Complex principal components for robust motion estimation.

F William Mauldin1, Francesco Viola, William F Walker

  • 1University of Virginia, Dept. of Biomedical Engineering, Charlottesville, VA, USA. fwm5f@virginia.edu

IEEE Transactions on Ultrasonics, Ferroelectrics, and Frequency Control
|November 3, 2010
PubMed
Summary
This summary is machine-generated.

A new Principal Component Displacement Estimator (PCDE) effectively reduces motion estimation errors in ultrasound imaging.

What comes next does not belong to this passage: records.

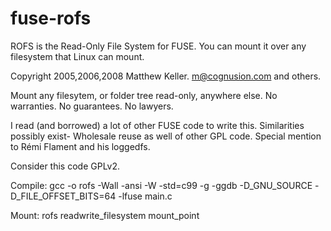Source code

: fuse-rofs
=========

ROFS is the Read-Only File System for FUSE. You can mount it over any filesystem that Linux can mount.

Copyright 2005,2006,2008 Matthew Keller. m@cognusion.com and others.

Mount any filesytem, or folder tree read-only, anywhere else.
No warranties. No guarantees. No lawyers.

I read (and borrowed) a lot of other FUSE code to write this. 
Similarities possibly exist- Wholesale reuse as well of other GPL code.
Special mention to Rémi Flament and his loggedfs.

Consider this code GPLv2.

Compile: gcc -o rofs -Wall -ansi -W -std=c99 -g -ggdb -D_GNU_SOURCE -D_FILE_OFFSET_BITS=64 -lfuse main.c

Mount: rofs readwrite_filesystem mount_point

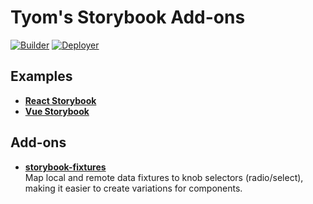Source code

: # Tyom's Storybook Add-ons

[![Builder](https://github.com/tyom/storybook-addons/workflows/Builder/badge.svg)](https://github.com/tyom/storybook-addons/actions?query=workflow%3ABuilder)
[![Deployer](https://github.com/tyom/storybook-addons/workflows/Deployer/badge.svg)](https://tyom.github.io/storybook-addons/)

## Examples
- [**React Storybook**](https://tyom.github.io/storybook-addons/react/)
- [**Vue Storybook**](tyom.github.io/storybook-addons/vue/)

## Add-ons

- [**storybook-fixtures**](./packages/storybook-fixtures)  
  Map local and remote data fixtures to knob selectors (radio/select), making it easier to create variations for components.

This method significantly improves accuracy and speed compared to existing techniques like the Loupas algorithm.

Related Experiment Videos

Area of Science:

  • Medical Imaging
  • Ultrasound Technology
  • Biomedical Engineering

Background:

  • Motion estimation in ultrasound is prone to bias and variance errors from noise and decorrelation.
  • Decorrelation errors are particularly challenging as they are coherent with the signal and resistant to standard filtering methods.

Purpose of the Study:

  • To introduce a novel motion estimator, the Principal Component Displacement Estimator (PCDE).
  • To leverage Principal Component Analysis (PCA) for enhanced rejection of decorrelation and noise in motion estimation.
  • To achieve computational efficiency comparable to or exceeding existing algorithms.

Main Methods:

  • PCDE utilizes PCA on complex echo data to separate signal components based on motion through phase changes.
  • It requires computation of only a single principal component, assuming it represents the most energetic signal.
  • Simulations and experimental data were used to evaluate PCDE's performance under various conditions.

Main Results:

  • PCDE reduced estimation bias by over 10% and standard deviation by over 30% compared to Loupas and NC CF methods in simulated elasticity imaging.
  • In experimental elastography, PCDE reduced displacement estimate standard deviation by at least 67% in homogeneous regions.
  • Significant improvements in Contrast-to-Noise Ratio (CNR) and displacement standard deviation were observed at greater depths.

Conclusions:

  • PCDE offers a significant advancement in motion estimation accuracy and robustness for ultrasound imaging.
  • Its computational efficiency makes it a viable alternative to current methods, particularly in challenging environments.
  • The method shows promise for improving diagnostic capabilities in ultrasound-based elastography.